Danziger becomes the 14th president in the organization’s history. In this role, he plans to emphasize the importance of social science research for addressing society’s most pressing challenges.
At the Ford School, Danziger directed the National Poverty Center and founded the Research and Training Program on Poverty and Public Policy, a mentorship initiative supporting emerging scholars from groups underrepresented in the social sciences. “In the current environment, educating the next generation of policy researchers and practitioners is critically important,” Danziger said.
“Unfortunately for the AAPSS and public policy faculty everywhere, policymakers don’t seem interested in evidence-based public policies. Instead, they often neglect scientific evidence and cite disinformation–-whether about climate change, the effects of vaccines, or the costs and benefits of Medicaid, or child tax credits,” he said.
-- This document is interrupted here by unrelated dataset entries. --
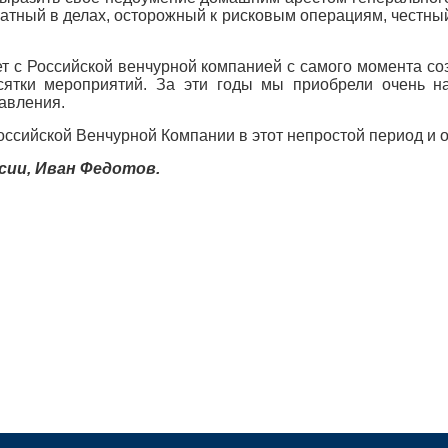
атный в делах, осторожный к рисковым операциям, честный 
 с Российской венчурной компанией с самого момента со
ятки мероприятий. За эти годы мы приобрели очень на
авления.
оссийской Венчурной Компании в этот непростой период и 
сии,
Иван Федотов.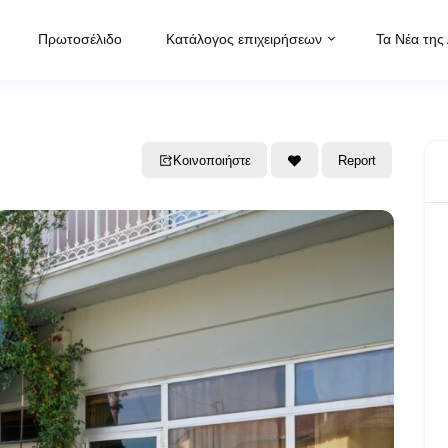
Πρωτοσέλιδο
Κατάλογος επιχειρήσεων
Τα Νέα της
Κοινοποιήστε
Report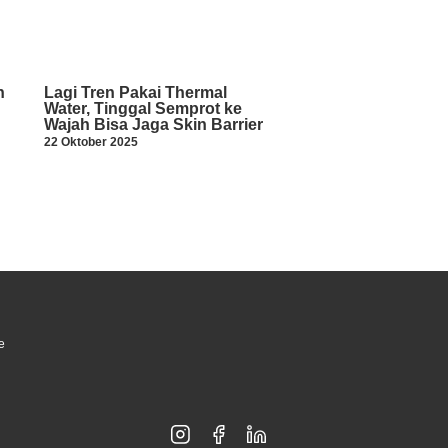
h
Lagi Tren Pakai Thermal
Water, Tinggal Semprot ke
Wajah Bisa Jaga Skin Barrier
22 Oktober 2025
e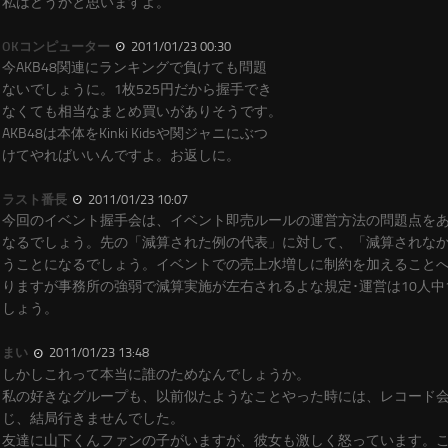
私はどうかと思いますよ。
OKコンピューター
2011/01/23 00:30
今AKB48関連にランキングで負けても問題
ないでしょうに。1枚525円だから握手でき
なくても相当なまとめ買いがありそうです。
AKB48は本体をKinki Kidsや関ジャニにぶつ
けてやればいいんですよ。お返しに。
ラスト番長
2011/01/23 10:07
今回のイベント握手会は、イベント即売ルールの運営方法の問題点を
なるでしょう。先の「減算された例の代表」に対して、「減算されな
うことになるでしょう。イベントでの売上水増しに制約を加えること
りますが事務所の強弱で減算実施が左右されるよな規定･運営は10人中
しょう。
まい
2011/01/23 13:48
しかしこれって本当に誰のためなんでしょうか。
私の好きなグループも、以前似たようなことやった時には、レコード
じ、結局行きませんでした。
友達に山下くんファンの子がいますが、彼女も激しく怒っています。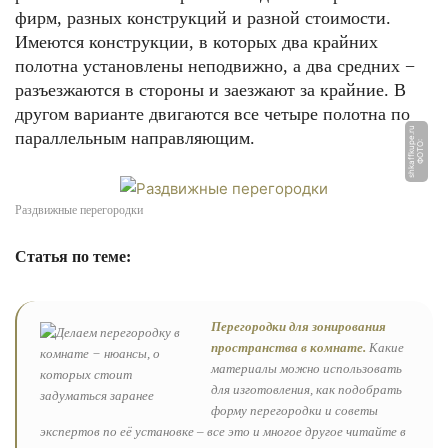
фирм, разных конструкций и разной стоимости.
Имеются конструкции, в которых два крайних
полотна установлены неподвижно, а два средних −
разъезжаются в стороны и заезжают за крайние. В
другом варианте двигаются все четыре полотна по
u
параллельным направляющим.
Ф
О
Т
О:
s
h
k
a
f
f
k
u
p
e.
r
Раздвижные перегородки
Статья по теме:
Перегородки для зонирования
пространства в комнате.
Какие
материалы можно использовать
для изготовления, как подобрать
форму перегородки и советы
экспертов по её установке – все это и многое другое читайте в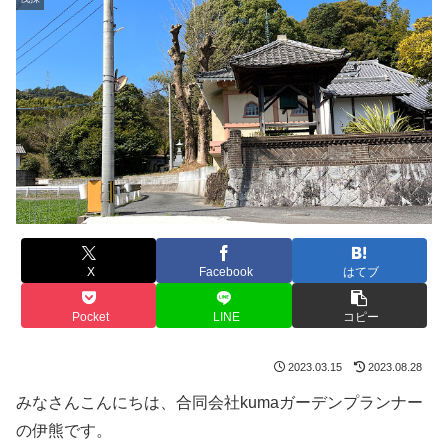
X
Facebook
はてブ
Pocket
LINE
コピー
2023.03.15
2023.08.28
みなさんこんにちは、合同会社kumaガーデンプランナー
の伊熊です。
Quoting former Senator Daniel Moynihan, Danziger said, “‘Everyone is entitled to their own opinions, but not their own facts.’” Danziger continued, "Today, we seem to be in a world where everyone thinks they can make up the facts and make policy based on those.”
As a policy researcher, Danziger has dedicated his career to studying effects of economic and policy changes on trends in poverty and inequality.
“I came online in the 1970s as evidence-based public policies were becoming possible because computer capacity expanded,” he said. “New methods were developed; new data sets became available. With each improvement in research methods, computer technology and data, evidence-based public policy grew.”
However, Danziger noted that recently policymakers have ignored research. “Faculty are still conducting studies, and sometimes they influence public policy,” he said. For example, the Biden Administration used evidence when it increased income tax credits that reduced child poverty. But when Republicans took control of Congress after the 2022 midterm elections, those tax credits ended, and child poverty went back up. “That’s evidence-based policy too,” he explained.
Danziger sees AAPSS as helping to elevate the visibility of social science research. “I always thought academics were involved in a long game, I just didn’t know how long that game had to be,” he remarked.
Earlier this year, Ford School Dean Celeste Watkins-Hayes was named the AAPSS 2025 Sara McLanahan Fellow. In 2022, Earl Lewis, founding director of the University of Michigan Center for Social Solutions, was named the AAPSS Walter Lippmann Fellow. And in 2010, Danziger was named the John Kenneth Galbraith Fellow. Former Ford School Dean Rebecca Blank was named the Eleanor Roosevelt fellow and in 2015 was the winner of the Moynihan Prize.